About Johann Boteju
Johann is a Scholarship Artist of the Salmagundi Club, the American Institute of Art, New York, NY.
Johann paints music and colour in space and time. He paints what he feels and hears, what he cannot find the words to say. His work has hung in Zeeuws Maritiem Muzeeum of Vlissingen, Netherlands; History Panorama exhibition at Hudson River Gallery & Conservators; Contemporary Harbor of NY Show, Fraunces Tavern Museum; and the Historic Black & White Exhibition of the Salmagundi Club, New York, NY.
Johann is one of 25 artists who were invited to commemorate the 400th anniversary of the discovery of Manhattan by the Dutch. His painting "The Great Fire of 1835" hung at the History Panorama exhibit in the Salmagundi Gallery, the Vlissingen Muzeeeum, and other locations in New York and in the Netherlands.

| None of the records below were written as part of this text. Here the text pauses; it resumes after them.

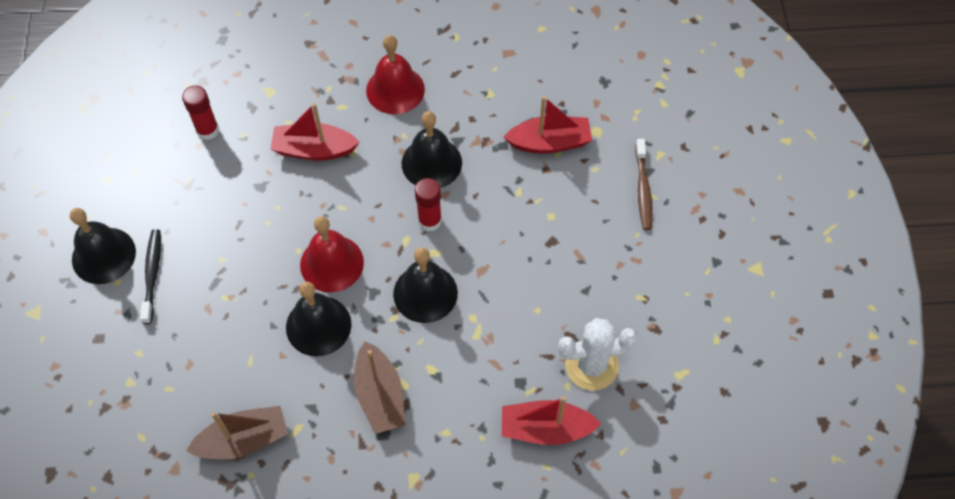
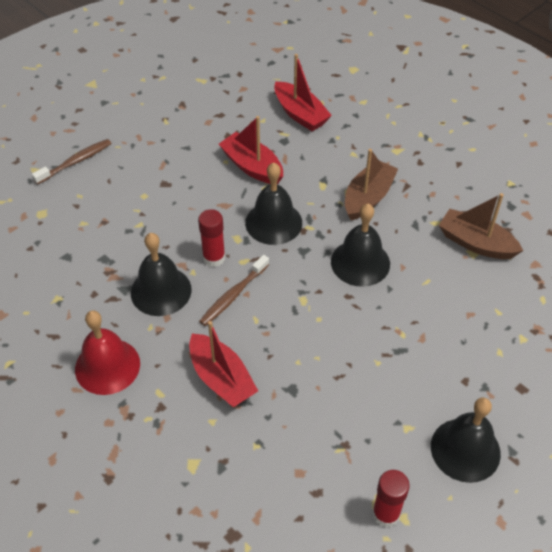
camera: 130 degrees left, 10 degrees down
black toothbrush [140,229,161,324] -> none
red glue stick [182,85,219,140] -> red glue stick moved to [372,470,410,527]
red bell [300,216,364,293] -> none
red boat [504,96,592,154] -> red boat moved to [219,116,283,184]
white cactus [558,318,638,391] -> none
none -> brown toothbrush [199,255,269,326]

Johann is a laser physicist and bioinformaticist who works on cavity absorption soft matter interactions and molecular evolution of lateral gene transfer and intrinsically disordered proteins.
Johann constructed de novo the first Transcriptome of 42 million year old spike-moss Selaginella apoda to investigate evolutionary development of plant morphogenesis. Johann uses topology to explore differential gene expression and tissue fate.
Johann is fascinated by the role of lateral gene transfer on the evolutionary continuum and Tree of Life.